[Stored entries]
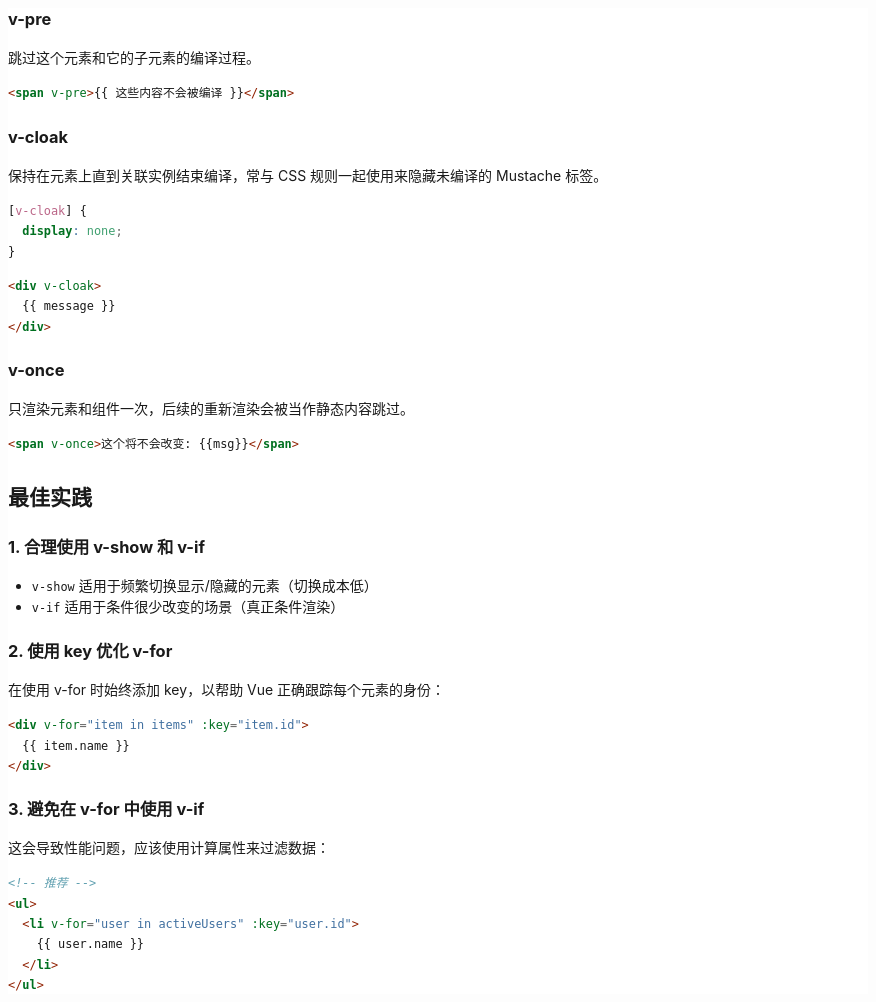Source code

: ### v-pre
跳过这个元素和它的子元素的编译过程。

```html
<span v-pre>{{ 这些内容不会被编译 }}</span>
```

### v-cloak
保持在元素上直到关联实例结束编译，常与 CSS 规则一起使用来隐藏未编译的 Mustache 标签。

```css
[v-cloak] {
  display: none;
}
```

```html
<div v-cloak>
  {{ message }}
</div>
```

### v-once
只渲染元素和组件一次，后续的重新渲染会被当作静态内容跳过。

```html
<span v-once>这个将不会改变: {{msg}}</span>
```

## 最佳实践

### 1. 合理使用 v-show 和 v-if
- `v-show` 适用于频繁切换显示/隐藏的元素（切换成本低）
- `v-if` 适用于条件很少改变的场景（真正条件渲染）

### 2. 使用 key 优化 v-for
在使用 v-for 时始终添加 key，以帮助 Vue 正确跟踪每个元素的身份：

```html
<div v-for="item in items" :key="item.id">
  {{ item.name }}
</div>
```

### 3. 避免在 v-for 中使用 v-if
这会导致性能问题，应该使用计算属性来过滤数据：

```html
<!-- 推荐 -->
<ul>
  <li v-for="user in activeUsers" :key="user.id">
    {{ user.name }}
  </li>
</ul>
```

Problem to work on: Type out the data above again exactly as written, minus the images.

Exercise solution:
Source code

: ### v-pre
跳过这个元素和它的子元素的编译过程。

```html
<span v-pre>{{ 这些内容不会被编译 }}</span>
```

### v-cloak
保持在元素上直到关联实例结束编译，常与 CSS 规则一起使用来隐藏未编译的 Mustache 标签。

```css
[v-cloak] {
  display: none;
}
```

```html
<div v-cloak>
  {{ message }}
</div>
```

### v-once
只渲染元素和组件一次，后续的重新渲染会被当作静态内容跳过。

```html
<span v-once>这个将不会改变: {{msg}}</span>
```

## 最佳实践

### 1. 合理使用 v-show 和 v-if
- `v-show` 适用于频繁切换显示/隐藏的元素（切换成本低）
- `v-if` 适用于条件很少改变的场景（真正条件渲染）

### 2. 使用 key 优化 v-for
在使用 v-for 时始终添加 key，以帮助 Vue 正确跟踪每个元素的身份：

```html
<div v-for="item in items" :key="item.id">
  {{ item.name }}
</div>
```

### 3. 避免在 v-for 中使用 v-if
这会导致性能问题，应该使用计算属性来过滤数据：

```html
<!-- 推荐 -->
<ul>
  <li v-for="user in activeUsers" :key="user.id">
    {{ user.name }}
  </li>
</ul>
```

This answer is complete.